My Ascension Diary - Part 20
I Felt My Universe Had Left Me Stranded With This Job.
This was a time in my life where I wanted to be accepted. I wanted to feel important. After my third twin left, I had the feeling that no one would ever want me. This job would energetically reflect that back at me. I only resonated with a few people there. I wasn’t part of any crowd, though I wanted to be. This was my universes way of stripping down my identities. I wasn’t supposed to validate myself through a title anymore. I had to find it within. The problem I had was there was so much sadness within. I didn’t like going inside.
As I progressed in my journey the job began to change. By the middle of 2015, I could work from home one day a week. That at least aided me with the driving issue. It also showed me I was moving into another phase. By the middle of 2016, I would be told to stay home for months at a time. I still had little to do but at least I didn’t have to drive there to do it.
Yes, I still got my full salary. In fact, I got bonuses. This pay check kept my financial bus rolling. My ego hated all the alone time. I felt isolated from the world. But this job supported me as I went through my deepest clearings. It was as if I had a husband to support me while I lost my mind. I felt many times like I had lost my mind.

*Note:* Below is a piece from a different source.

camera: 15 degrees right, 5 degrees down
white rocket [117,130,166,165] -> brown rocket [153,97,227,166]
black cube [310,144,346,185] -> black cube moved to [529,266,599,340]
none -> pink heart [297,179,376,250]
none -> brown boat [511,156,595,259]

I wanted to be around people but I didn’t it. In those days, I had a hard time holding my energetic field while around other people. I thought about getting a new job but there was a part of me that didn’t want that either. By 2017, I worked from home 90% of the time. The workload decreased every year. The reality was slowly fading away. Every year I thought it would end. This job lingered on for years.
There were so MANY times where I wanted to get another job. My ego wanted to contribute again and make a difference. But there was a stronger part of me that said stay the course. This job was there for a reason. It allowed me to create my next realities, which would be my soul purposes. I established The Art of Intuition, in March of 2017. I wrote articles and workshops. I did videos. I was writing the next chapter of my life. All I had to do was be on call when my boss needed me. Which might be 5 hours a month and the rest of the time was mine.
Let’s talk about my boss. We might not have started off best buddies. Through the years our relationship had challenges but that was the roles we would play. The more discordant the job became the less and less I had to experience it. On some level, my boss knew that. She would support me over our last few years together. I would look at her through different lenses as time passed. By August of 2019, I would appreciate her for fulfilling her soul contract to me. She was to support me financially during that stage of my process. That was her role. When that stage of my journey was complete, the job would end.
It did end. There was a part of me that was so happy. I was moving on. After a while the job had felt like purgatory. I thought it would never be over. Then it was in a blink of an eye. August 2019, the company eliminated the position and I was free. My team took me to lunch and I hugged my boss. Although this phase of my life took many twists and turns, it ended in its highest place.
Now I mention the part of me that was happy. Did I mention the part of me that was scared? This job had paid 85% of the bills. This job had paid the mortgage. The company I had created was not bringing in any money. After longing to be free, I was scared out of mind. I started scanning websites for jobs. I would work through that fear through the next year. Each time the financial situation would get worse, it would bring up another layer of fear. But I would stay the course and not get another finance job. That part of my life was over. I had to accept that.
We never appreciate what we have. That was a lesson I would learn repeatedly. For the four years I had that job, I asked every night for it to end. I pictured myself riding off into the sunset with my business making millions of dollars every year. The fact was I still had so much programming left to clear. I still lived in lack programming. The depths of it I would not even see till a year later. I was still in my own way. Yes, my business would start to get some traction but not enough to pay the bills. I was heading for a complete financial reset.
I would look back at the job and remember it fondly. I sometimes wished I was back there and not having to worry about the mortgage payment. I wished I would have appreciated it more. That is the way of our human. We don’t know what we had till it is gone. I understood why it had to end. I had so many expectations on the next phase of my journey. Another lesson I would learn. The soul doesn’t expect anything, our human does.
The next phase for me was nothing but rough financially. That was my fault. I didn’t want to change my distorted views about money. I had to take the rough road on that one. I had to break completely. That was the path I choose. Sure, I had pasted up multiple opportunities to get my financial life on track over the years. I had wasted more money then I could count. There was no point on dwelling on that now. I had to find my way through my reset. I had to trust that much.
But this was rough. ***** 2026 Annette Here *****As I look back on the end of 2018 and the complete collapse that was about to occur in 2019, part of me is glad I was still so confused about what soul aligned realities would be. My human would not do well with what was about to occur. I said at the start this story could be a horror movie at times, well 2019 was about to kick that off.